About security policies for Windows servers

1.1.1Windows Server installation system requires at least two partitions, the partition format is in NTFS format;

Install the operating system in the case of disconnected network;

Install IIS to install only the necessary IIS components (disable unwanted FTP and SMTP services, for example);

Install the MSSQL and other required software and then update;

Use the MBSA (Microsoft Baseline Security Analyzer) tool provided by Microsoft to analyze your computer's secure configuration and identify missing patches and updates.

1.1.2 Settings and Management Account system Administrator account is best to build less, change the default Administrator account name (administrators) and description, the password is best to use the number of small letters plus number of the upper file key combination, the length of the best not less than 14;

Create a new trap account named Administrator, set minimum permissions for it, and then randomly enter a combination of the best not less than 20-bit password to disable the Guest account and change the name and description, and then enter a complex password;

In the run, enter Gpedit.msc carriage return, open Group Policy Editor, select Computer Configuration-windows Settings-security Settings-account policy-account lockout policy, the account is set to "three login invalid", "Lockout time is 30 minutes", "Reset lock count is set to 30 minutes";

In security settings-local policy-security option "Do not show last user name" set to Enabled;

In security settings-local policy-the "Access this computer from the network" in the user rights assignment retains only the Internet Guest account and the IIS process account is started. Keep the ASPNET account if you use asp.net;

Create a user account to run the system if you want to run privileged commands using the runas command.

1.1.3 Network Service security management prohibits the default sharing of C $, d$ and admin$;

Unbind the NetBIOS from the TCP/IP protocol;

Turn off services that you do not need.

1.1.4 Open the appropriate audit policy (the recommended project to audit) The logon event failed successfully

Account Logon event failed successfully

System Event failed successfully

Policy Change failed successfully

Object access failed

Directory service access failed;

Privilege usage failed.

1.1.5 Security Related Settings Hide important files/directories;

Start the system's own Internet Connection Firewall and check the Web server in the settings service option;

Prevent SYN flood attack;

Prohibit responding to ICMP routing notification packets;

Prevent ICMP redirect packets from attacking;

IGMP protocol not supported;

Disables DCOM.

1.1.6 Configure the IIS service to not use the default Web site, and to separate the IIS directory from the system disk if you use it.

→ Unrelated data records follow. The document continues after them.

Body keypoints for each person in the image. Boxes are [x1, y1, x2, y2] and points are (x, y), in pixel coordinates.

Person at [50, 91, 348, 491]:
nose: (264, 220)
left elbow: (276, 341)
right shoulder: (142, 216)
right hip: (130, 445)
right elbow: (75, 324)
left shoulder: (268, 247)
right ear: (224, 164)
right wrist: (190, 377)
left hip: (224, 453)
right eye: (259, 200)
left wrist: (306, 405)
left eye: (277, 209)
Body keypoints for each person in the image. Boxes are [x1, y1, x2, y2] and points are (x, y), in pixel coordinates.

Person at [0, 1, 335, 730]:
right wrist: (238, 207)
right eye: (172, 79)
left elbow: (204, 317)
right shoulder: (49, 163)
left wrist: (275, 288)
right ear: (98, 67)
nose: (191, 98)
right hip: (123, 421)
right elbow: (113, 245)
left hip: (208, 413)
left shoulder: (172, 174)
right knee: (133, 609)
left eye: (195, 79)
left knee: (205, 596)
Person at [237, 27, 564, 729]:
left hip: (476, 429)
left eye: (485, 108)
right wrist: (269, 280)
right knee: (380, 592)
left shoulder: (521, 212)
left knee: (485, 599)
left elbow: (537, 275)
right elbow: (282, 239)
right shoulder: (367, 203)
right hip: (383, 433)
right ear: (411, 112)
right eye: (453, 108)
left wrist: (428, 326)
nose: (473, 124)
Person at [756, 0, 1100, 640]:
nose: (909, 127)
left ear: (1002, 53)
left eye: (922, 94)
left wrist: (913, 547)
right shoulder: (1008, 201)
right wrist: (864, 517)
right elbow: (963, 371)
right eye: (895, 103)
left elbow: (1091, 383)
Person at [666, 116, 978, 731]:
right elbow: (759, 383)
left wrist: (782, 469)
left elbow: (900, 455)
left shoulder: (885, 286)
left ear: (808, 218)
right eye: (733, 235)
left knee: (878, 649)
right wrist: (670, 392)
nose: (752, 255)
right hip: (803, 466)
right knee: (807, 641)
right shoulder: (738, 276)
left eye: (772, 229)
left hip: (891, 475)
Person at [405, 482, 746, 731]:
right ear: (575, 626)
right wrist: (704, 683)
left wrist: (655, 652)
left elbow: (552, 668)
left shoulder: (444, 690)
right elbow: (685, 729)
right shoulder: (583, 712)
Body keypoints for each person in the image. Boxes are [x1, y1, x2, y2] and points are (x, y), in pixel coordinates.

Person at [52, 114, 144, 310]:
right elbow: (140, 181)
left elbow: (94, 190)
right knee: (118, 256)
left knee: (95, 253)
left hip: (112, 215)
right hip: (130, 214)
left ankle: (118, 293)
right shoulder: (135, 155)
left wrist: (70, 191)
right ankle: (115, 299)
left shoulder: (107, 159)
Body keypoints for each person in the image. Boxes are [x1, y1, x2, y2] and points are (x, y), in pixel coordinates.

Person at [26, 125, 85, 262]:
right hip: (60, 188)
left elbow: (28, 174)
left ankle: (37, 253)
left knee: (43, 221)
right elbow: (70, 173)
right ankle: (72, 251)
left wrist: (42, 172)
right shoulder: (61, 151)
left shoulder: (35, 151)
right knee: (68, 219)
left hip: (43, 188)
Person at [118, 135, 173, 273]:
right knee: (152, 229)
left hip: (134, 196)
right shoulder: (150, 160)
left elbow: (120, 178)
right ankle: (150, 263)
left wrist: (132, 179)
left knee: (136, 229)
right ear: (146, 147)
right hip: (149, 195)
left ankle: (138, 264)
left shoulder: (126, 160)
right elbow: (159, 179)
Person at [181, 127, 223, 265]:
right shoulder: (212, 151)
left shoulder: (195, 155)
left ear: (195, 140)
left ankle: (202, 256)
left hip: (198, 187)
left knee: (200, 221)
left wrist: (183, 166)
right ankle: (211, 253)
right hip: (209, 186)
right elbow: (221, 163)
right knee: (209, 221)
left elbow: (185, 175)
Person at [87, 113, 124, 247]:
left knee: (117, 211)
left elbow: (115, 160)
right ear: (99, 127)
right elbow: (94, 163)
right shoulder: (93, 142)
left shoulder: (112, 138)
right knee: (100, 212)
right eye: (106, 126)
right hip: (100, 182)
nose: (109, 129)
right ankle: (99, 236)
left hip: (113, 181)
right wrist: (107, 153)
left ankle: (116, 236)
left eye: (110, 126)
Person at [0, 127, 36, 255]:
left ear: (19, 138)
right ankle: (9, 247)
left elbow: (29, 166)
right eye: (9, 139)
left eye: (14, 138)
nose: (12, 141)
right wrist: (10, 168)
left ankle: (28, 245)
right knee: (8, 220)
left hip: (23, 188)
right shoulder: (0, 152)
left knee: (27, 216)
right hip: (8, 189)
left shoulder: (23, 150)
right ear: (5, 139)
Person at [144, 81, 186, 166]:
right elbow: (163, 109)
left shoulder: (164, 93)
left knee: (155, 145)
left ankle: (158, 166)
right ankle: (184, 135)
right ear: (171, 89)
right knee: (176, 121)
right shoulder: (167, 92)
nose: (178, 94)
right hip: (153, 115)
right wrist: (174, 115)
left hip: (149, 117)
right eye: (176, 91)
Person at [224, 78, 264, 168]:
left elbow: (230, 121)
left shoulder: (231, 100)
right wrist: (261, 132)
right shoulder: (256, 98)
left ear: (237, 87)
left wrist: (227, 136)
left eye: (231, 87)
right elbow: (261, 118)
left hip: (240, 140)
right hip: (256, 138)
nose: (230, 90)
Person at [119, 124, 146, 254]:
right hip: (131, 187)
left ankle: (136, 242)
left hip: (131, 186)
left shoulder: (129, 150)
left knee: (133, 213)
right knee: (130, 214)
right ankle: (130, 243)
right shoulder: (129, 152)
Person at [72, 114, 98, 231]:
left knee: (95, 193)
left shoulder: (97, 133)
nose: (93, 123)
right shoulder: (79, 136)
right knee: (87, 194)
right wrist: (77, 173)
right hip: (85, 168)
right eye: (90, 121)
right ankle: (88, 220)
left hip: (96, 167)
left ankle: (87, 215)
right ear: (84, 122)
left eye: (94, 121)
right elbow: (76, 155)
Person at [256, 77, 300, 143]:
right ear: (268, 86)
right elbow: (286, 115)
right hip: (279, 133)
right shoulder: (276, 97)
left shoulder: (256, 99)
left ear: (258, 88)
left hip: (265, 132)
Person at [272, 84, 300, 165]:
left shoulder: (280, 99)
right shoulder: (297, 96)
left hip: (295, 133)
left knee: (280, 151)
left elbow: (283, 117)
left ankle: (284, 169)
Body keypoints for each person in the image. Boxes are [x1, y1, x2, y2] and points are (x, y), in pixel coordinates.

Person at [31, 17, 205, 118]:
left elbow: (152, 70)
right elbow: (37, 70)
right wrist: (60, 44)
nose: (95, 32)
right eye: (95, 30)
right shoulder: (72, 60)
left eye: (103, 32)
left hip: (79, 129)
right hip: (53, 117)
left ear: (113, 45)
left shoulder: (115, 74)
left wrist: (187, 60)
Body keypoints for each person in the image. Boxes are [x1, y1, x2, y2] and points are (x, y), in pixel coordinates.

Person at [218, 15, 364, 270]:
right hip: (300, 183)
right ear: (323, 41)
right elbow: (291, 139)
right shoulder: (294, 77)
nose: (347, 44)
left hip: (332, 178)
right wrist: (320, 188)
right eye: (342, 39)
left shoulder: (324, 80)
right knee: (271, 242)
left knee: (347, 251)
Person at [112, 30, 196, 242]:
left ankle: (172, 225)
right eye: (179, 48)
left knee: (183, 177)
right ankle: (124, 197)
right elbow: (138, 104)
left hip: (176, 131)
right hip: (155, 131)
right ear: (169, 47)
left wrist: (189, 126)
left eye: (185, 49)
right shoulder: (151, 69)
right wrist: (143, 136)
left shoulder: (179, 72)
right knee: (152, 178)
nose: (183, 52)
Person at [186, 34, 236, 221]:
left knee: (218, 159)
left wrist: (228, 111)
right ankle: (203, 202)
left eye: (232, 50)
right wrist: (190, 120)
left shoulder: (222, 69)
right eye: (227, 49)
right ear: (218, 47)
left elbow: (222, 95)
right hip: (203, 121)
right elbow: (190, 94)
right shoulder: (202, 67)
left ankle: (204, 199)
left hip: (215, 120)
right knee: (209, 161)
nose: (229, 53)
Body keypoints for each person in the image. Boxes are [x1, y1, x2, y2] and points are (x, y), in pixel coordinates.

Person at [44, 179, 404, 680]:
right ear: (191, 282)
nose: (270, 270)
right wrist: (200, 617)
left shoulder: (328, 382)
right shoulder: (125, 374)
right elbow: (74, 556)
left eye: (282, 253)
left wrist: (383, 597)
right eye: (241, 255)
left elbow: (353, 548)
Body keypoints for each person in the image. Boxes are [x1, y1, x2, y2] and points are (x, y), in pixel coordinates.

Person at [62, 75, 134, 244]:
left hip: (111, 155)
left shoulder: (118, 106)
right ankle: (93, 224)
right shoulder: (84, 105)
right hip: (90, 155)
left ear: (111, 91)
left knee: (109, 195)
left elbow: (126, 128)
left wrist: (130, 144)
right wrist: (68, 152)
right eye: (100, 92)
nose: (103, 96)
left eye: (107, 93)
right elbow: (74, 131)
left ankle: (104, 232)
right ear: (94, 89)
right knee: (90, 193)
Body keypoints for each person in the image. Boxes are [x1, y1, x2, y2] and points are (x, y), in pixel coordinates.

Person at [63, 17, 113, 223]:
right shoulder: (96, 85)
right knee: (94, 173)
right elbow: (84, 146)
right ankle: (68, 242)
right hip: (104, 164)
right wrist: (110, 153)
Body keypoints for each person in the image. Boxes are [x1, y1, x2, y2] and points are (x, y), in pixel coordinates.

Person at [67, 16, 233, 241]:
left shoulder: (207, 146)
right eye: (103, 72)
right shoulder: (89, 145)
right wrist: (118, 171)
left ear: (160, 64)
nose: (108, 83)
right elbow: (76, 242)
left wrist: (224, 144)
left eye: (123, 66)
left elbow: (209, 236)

Delete the Inetpub directory that IIS creates by default (on the disk on which the system is installed).

Delete the virtual directories under the system disk, such as: _vti_bin, IISSamples, Scripts, IISHelp, IISAdmin, IISHelp, MSADC.

Remove unnecessary IIS extension mappings;

Remove unnecessary application mappings. mainly for. sHTML,. shtm,. stm;

To change the path of the IIS log

Use the WIS (WEB injection Scanner) tool to scan the entire Web site for SQL injection vulnerabilities.